Restricting Tor and Anonymous Proxy Access in Microsoft 365

Why Anonymous Networks Are a Risk

Anonymous networks such as Tor exit nodes, VPNs, and public proxy services are frequently used to hide a user’s real location and identity. While these tools have legitimate privacy use cases, they are also commonly abused for:

• Credential stuffing and password spray attacks

• Bypassing geo-based security controls

• Obscuring attacker attribution during compromised sign-ins

For Microsoft 365 environments, allowing unrestricted access from these networks significantly increases the risk of account compromise, especially for cloud-first organizations.

Blocking Tor and Anonymous Proxies with Conditional Access

We can block sign-ins from Tor and other anonymous proxies by combining:

• Microsoft Entra Conditional Access (CA) with Conditional Access App Control

• Microsoft Defender for Cloud Apps (MDCA) with a custom Access Policy

How it works

• Conditional Access policy

  • Targets users and cloud apps in scope (for example: all users and all cloud apps, or a specific group Exclude Breakglass / emergency accounts or specific high-risk apps).

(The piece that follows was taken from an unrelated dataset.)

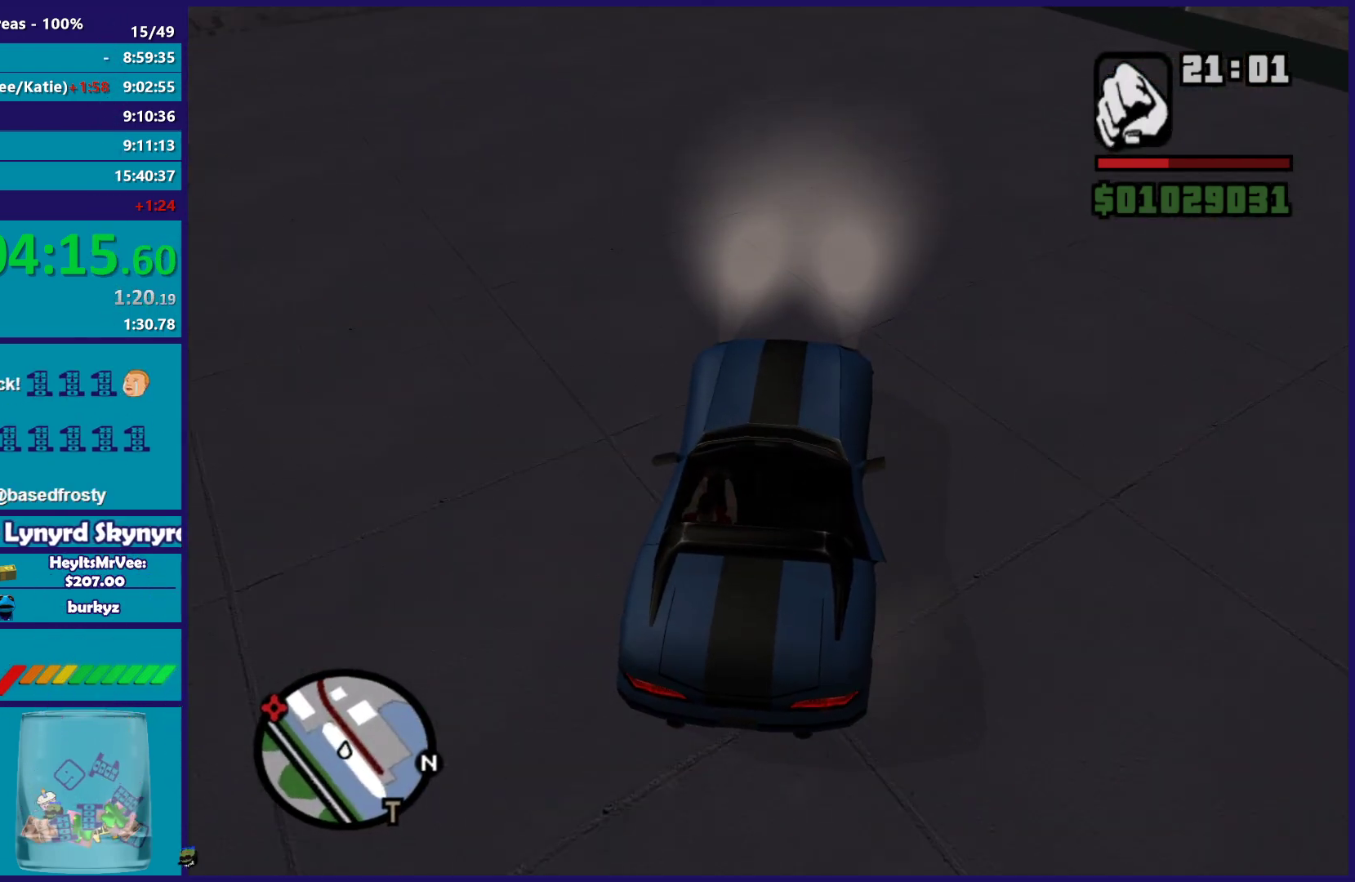
Gameplay with a controller (Xbox layout); each line is a JSON object with the inputs held at the frame after it. "events" lists button and stick changes between this image and that frame as [ms after this image, input, new state], when the widget could be followed in between. This document gives stick clicks only as held states, not as events.
{"buttons": ["L2"], "left_stick": "center", "right_stick": "center", "events": [[50, "right_stick", "down-left"], [100, "left_stick", "center"], [133, "L2", "down"], [200, "right_stick", "center"], [333, "A", "down"], [467, "A", "up"]]}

  • And only useing  Session → Use Conditional Access App Control and sets it to Use custom policy. That is all. And trun the policy on.

• Defender for Cloud Apps Access Policy

  In the Defender for Cloud Apps portal, navigate to Control > Policies and create a new Custom Access Policy. Assign an appropriate severity level to the policy (for example, Low).

  Policy name: Block anonymous Tor and botnet traffic
  Description: This policy, in combination with Conditional Access, blocks access from IP addresses associated with Tor, anonymous proxies, and botnets.

  Policy conditions:

  • Activities matching all of the following:

    • IP address tag equals Anonymous proxy, Botnet, or Tor

  Actions:

  • Block access

  • Customize the block message, for example:
    “Organizational policy prevents access to this service from the Tor network or other anonymous proxies.”

  Optionally, configure the policy to send an alert by email to administrators when it is triggered.

Test the policy

It was time to validate whether the solution worked as intended. By attempting to sign in to the Office portal using the Tor browser, the authentication flow was routed through Microsoft Defender for Cloud Apps via its reverse proxy.

After entering valid credentials and completing MFA, the session was evaluated against the configured Conditional Access App Control and Defender for Cloud Apps access policies. Because the sign-in originated from a known Tor exit node, the access policy was triggered and the sign-in was blocked, presenting a clear message to the user explaining why access was denied.

This confirms that the combination of Conditional Access and Defender for Cloud Apps effectively prevents access from Tor and other anonymous proxy networks.